Thursday, November 23, 2006

Joel on software writes about a hypothetical article concerning agile and context switching. Basically (I think) it hinges on this;

"Dmitri Zimine has a hypothetical story of how interrupting a programmer for a two hour emergency request needed to close some sale can actually waste two weeks. "If Sarah spends just two hours thinking of her old project, she loses a day of productive work on the new one," he says."

He then goes on with;

"However, something in the conclusion here strikes me as odd. Dmitri is only looking at one side of the cost/benefit equation. He's laid out a very convincing argument why Sarah should not interrupt her carefully planned two week iteration, but he hasn't even mentioned arguments for the other side: the important sale that will be lost.

Agile development is supposed to be about agility. It's supposed to mean that you can change plans quickly."

Which I would agree with, especially as the dictionary definition has this to say;

" Characterized by quickness, lightness, and ease of movement; nimble."

Now after reading the article I think the whole argument hinges on the time cost to the programmer;

"In the wild nature of software development shops, however, it never takes 2 hours. 2 hours is the time Sarah is on the phone trying to clarify the problem. 2 hours is the time she is waiting for this phone call, reluctant to get into anything serious. 2 hours is the time Sarah is tweaking her development environment to build her old project. 2
hours is the time Sarah is spending to see if she can come up with a very restricted workaround. 2 hours is the time Sarah is on another phone call, explaining the potential workaround. Not enough time for real solution, no time spent on actually resolving the problem. 10 hours of unplanned and unproductive time is spread out over 3 days. 30% of iteration wasted."

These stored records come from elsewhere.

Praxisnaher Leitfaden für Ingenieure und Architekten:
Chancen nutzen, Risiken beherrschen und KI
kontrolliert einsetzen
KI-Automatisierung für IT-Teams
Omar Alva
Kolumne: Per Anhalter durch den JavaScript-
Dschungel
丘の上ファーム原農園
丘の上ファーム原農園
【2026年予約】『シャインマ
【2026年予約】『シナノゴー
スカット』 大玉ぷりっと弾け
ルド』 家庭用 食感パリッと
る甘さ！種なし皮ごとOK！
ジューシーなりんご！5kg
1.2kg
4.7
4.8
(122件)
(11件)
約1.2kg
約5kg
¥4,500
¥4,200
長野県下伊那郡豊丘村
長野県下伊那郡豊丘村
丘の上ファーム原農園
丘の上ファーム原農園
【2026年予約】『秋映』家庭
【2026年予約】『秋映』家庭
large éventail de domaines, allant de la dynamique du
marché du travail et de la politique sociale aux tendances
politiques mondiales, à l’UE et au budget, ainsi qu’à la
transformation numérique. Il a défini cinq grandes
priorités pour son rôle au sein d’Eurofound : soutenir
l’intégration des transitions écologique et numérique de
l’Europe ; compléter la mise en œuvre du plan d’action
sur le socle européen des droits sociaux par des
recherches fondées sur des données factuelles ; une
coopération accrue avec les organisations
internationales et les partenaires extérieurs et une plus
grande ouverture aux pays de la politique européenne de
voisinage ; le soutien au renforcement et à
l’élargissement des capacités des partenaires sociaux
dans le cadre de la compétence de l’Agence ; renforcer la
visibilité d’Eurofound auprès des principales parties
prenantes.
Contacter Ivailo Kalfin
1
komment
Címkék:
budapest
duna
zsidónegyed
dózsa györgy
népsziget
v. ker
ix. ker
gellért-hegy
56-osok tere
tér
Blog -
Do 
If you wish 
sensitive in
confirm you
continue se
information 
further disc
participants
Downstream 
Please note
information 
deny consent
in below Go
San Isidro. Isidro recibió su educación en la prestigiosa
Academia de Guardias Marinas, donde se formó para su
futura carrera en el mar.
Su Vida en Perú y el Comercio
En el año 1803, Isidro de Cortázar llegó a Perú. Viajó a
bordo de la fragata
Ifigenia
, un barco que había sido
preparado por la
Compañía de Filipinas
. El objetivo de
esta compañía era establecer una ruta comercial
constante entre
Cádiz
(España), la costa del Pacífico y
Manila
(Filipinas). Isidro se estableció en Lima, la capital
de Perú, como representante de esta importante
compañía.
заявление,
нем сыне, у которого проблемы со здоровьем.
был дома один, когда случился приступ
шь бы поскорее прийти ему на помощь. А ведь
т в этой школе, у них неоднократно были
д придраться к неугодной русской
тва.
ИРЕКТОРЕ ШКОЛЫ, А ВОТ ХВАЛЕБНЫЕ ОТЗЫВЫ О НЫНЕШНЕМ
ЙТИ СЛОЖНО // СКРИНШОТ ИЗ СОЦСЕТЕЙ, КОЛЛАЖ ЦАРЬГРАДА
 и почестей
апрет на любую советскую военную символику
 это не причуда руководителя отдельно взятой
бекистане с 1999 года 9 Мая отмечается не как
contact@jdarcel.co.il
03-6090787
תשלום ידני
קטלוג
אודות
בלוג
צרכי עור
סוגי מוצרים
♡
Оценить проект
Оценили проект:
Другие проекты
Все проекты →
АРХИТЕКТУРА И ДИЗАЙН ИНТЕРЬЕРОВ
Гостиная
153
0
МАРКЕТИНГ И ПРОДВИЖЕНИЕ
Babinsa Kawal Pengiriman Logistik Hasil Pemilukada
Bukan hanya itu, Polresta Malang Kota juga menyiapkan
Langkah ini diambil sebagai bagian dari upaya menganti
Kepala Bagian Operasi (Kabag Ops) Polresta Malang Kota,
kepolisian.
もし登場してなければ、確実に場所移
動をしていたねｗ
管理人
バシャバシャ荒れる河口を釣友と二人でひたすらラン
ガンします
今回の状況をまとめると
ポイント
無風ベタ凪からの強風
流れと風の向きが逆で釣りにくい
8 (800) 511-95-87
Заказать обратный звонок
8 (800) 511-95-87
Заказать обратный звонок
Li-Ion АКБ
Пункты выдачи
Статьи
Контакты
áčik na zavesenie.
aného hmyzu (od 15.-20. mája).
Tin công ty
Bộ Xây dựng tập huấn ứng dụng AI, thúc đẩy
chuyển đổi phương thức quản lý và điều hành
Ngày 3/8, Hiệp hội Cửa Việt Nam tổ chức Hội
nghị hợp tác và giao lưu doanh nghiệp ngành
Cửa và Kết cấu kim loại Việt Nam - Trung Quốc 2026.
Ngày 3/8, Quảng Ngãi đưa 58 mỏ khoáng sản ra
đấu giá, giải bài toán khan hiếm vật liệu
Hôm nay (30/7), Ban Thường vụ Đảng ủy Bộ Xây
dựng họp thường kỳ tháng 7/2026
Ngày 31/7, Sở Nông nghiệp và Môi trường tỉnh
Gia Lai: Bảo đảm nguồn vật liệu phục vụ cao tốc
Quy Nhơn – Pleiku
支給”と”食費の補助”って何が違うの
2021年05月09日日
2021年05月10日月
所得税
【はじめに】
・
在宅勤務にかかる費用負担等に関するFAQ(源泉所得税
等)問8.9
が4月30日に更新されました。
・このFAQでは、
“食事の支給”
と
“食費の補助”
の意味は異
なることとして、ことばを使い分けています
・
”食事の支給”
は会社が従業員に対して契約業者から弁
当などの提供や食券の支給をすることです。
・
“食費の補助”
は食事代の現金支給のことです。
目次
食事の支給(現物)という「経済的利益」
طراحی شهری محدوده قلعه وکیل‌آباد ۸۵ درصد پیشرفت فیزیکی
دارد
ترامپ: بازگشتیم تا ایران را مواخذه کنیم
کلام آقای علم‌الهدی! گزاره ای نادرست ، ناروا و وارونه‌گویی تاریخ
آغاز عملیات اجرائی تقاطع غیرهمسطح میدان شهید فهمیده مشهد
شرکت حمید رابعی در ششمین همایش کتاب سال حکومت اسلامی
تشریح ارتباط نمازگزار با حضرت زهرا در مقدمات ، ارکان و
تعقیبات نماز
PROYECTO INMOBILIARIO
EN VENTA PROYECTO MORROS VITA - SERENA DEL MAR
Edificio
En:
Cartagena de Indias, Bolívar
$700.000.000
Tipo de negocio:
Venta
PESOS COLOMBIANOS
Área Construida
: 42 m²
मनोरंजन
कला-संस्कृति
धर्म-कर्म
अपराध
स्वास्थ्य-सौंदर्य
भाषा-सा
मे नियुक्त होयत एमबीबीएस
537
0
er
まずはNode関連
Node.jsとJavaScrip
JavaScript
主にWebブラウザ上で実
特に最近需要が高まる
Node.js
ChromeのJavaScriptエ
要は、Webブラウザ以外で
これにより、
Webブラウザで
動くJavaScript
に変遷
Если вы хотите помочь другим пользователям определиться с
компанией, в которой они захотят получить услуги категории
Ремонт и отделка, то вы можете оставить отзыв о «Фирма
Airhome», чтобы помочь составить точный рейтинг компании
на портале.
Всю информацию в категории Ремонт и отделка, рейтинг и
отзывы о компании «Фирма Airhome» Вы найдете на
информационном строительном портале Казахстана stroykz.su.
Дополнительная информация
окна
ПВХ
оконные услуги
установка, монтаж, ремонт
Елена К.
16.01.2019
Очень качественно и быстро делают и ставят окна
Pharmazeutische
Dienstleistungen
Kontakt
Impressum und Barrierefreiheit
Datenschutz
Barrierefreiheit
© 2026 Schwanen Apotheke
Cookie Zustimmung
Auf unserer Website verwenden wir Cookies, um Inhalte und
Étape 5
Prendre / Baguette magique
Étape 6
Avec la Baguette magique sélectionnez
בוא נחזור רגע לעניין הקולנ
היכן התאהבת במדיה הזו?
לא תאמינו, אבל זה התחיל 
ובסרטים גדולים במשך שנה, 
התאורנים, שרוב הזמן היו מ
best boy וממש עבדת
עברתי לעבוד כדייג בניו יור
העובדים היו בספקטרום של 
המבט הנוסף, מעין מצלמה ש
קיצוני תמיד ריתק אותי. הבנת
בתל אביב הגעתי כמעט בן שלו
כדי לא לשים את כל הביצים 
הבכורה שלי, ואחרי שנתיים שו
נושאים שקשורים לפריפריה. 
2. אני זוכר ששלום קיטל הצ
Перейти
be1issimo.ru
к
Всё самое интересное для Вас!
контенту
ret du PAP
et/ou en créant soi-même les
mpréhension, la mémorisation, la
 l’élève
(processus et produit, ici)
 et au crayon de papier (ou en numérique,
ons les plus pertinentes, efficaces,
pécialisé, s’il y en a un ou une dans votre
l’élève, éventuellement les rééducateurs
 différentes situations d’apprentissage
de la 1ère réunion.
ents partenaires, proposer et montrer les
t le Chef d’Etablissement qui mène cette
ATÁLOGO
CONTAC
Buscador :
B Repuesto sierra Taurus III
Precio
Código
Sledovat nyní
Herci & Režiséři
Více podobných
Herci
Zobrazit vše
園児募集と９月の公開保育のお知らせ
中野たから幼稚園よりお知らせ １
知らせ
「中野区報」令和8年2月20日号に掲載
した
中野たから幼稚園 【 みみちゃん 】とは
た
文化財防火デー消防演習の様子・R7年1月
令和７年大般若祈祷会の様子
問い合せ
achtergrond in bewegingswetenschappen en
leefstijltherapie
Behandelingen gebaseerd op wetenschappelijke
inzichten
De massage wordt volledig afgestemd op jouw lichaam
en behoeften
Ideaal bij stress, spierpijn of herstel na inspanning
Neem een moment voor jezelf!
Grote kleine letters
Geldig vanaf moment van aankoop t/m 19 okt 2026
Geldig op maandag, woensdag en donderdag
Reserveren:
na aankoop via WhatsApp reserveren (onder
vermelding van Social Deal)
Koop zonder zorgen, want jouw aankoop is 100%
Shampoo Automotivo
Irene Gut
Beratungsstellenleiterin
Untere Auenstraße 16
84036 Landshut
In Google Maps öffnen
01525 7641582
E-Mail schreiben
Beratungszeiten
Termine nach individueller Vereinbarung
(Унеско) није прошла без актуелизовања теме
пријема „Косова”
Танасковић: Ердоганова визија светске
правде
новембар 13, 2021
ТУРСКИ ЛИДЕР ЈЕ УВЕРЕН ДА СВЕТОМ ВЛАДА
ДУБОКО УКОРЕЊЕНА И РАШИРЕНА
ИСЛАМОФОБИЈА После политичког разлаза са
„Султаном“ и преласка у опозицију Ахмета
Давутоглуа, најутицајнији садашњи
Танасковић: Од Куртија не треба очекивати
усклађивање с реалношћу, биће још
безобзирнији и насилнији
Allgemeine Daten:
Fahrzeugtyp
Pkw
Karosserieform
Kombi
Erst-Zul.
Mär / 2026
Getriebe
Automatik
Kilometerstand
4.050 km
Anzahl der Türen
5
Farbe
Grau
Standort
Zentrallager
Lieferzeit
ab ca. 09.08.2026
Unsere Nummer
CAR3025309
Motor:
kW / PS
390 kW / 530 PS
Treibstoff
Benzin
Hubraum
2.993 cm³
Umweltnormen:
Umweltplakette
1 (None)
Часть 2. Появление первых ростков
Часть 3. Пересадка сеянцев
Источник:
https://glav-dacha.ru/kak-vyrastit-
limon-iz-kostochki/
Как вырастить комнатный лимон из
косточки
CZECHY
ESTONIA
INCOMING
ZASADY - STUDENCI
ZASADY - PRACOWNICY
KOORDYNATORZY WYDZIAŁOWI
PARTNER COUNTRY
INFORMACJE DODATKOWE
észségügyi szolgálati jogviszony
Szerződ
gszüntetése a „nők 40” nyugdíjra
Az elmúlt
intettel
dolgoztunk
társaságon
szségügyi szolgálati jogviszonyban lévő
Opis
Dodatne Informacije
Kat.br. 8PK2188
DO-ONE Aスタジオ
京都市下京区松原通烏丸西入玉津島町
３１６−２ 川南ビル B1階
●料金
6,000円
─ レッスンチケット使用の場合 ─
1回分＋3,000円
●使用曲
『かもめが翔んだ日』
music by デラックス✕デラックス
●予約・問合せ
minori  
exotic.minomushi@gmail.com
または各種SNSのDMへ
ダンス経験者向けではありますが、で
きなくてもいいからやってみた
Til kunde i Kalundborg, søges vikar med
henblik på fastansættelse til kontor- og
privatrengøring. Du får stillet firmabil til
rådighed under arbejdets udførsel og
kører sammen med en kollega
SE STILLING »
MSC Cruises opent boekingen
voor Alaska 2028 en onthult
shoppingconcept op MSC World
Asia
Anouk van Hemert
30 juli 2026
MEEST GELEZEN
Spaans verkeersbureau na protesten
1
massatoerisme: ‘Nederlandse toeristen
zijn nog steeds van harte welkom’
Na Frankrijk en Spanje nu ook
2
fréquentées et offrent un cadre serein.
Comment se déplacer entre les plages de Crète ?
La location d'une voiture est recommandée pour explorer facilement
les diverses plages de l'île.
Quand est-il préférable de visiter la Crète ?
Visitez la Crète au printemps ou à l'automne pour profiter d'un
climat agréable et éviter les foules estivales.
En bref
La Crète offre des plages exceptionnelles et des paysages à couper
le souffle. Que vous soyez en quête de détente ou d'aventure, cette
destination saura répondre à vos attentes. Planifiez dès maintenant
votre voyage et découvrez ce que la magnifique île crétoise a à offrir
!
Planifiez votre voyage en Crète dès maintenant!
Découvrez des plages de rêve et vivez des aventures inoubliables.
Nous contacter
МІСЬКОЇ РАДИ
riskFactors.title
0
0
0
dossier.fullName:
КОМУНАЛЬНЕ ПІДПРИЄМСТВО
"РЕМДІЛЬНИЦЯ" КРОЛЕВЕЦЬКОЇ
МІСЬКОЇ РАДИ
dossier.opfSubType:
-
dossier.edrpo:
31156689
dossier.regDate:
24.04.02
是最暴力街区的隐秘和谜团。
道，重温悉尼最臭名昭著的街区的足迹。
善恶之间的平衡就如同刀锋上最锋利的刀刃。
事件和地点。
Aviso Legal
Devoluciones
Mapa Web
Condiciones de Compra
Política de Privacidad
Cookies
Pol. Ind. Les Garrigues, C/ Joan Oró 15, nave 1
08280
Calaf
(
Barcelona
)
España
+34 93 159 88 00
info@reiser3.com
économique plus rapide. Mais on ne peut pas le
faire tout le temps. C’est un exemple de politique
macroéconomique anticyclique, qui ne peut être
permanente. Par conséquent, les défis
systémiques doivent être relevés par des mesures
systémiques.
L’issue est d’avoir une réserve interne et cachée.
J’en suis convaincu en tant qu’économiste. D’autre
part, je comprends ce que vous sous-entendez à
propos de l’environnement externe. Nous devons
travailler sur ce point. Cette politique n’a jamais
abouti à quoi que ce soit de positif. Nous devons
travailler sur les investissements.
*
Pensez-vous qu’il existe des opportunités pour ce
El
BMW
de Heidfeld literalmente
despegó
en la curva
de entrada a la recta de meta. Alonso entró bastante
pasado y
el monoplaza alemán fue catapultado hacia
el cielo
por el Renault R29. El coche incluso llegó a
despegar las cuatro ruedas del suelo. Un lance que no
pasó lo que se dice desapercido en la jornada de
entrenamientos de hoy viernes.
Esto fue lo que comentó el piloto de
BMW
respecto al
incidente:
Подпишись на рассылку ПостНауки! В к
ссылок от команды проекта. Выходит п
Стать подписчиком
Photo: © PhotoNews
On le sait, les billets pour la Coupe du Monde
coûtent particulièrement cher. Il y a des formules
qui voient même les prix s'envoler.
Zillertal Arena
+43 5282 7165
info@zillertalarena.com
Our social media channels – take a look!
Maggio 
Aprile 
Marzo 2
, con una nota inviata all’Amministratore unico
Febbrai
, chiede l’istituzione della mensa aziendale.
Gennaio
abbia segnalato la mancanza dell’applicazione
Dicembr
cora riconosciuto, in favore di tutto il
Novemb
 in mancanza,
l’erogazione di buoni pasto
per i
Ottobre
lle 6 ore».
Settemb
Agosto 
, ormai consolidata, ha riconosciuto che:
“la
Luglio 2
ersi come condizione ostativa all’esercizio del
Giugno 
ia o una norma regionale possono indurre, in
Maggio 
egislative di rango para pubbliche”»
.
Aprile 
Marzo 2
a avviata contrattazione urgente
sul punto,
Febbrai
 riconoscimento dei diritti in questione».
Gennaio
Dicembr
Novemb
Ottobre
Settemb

Which is probably correct. The thing is, Sarah shouldn't be wasting any of her time on anything other than a bit of understanding of the problem context and what she needs to do and then the actual coding. Most of those 2 hour sections being lost is down to Sarah having to do a lot of the clarifications and waiting around. If that project had an analyst (or someone similar) worth their wages then they would take on a lot of this and work out if it actually needed to be done and then what the implications would be. Sarah would only lose the actual time needed to get it done, near the end.

So a smaller proportion of time would be lost. Though that is still time lost to the current iteration. Thing is, this is the nature of the beast. surely the iteration should have some slack (yeah, I know) or something might need to come out to accomodate Sarah's diversion. This is where the manager comes in.

Now I realise in actual projects in this sort of situation the account manager would probably know it would be Sarah that would be one doing the actual work and want to talk to them, but here is another point where the development manager comes in and holds them off, sends in the analyst to sort it out, then involves Sarah. That's where the abstraction comes in.

So I kind of agree with both of them but also disagree.

PS - Sometime Flock can be a right pain. Occasionaly it decides it can't connect to the server.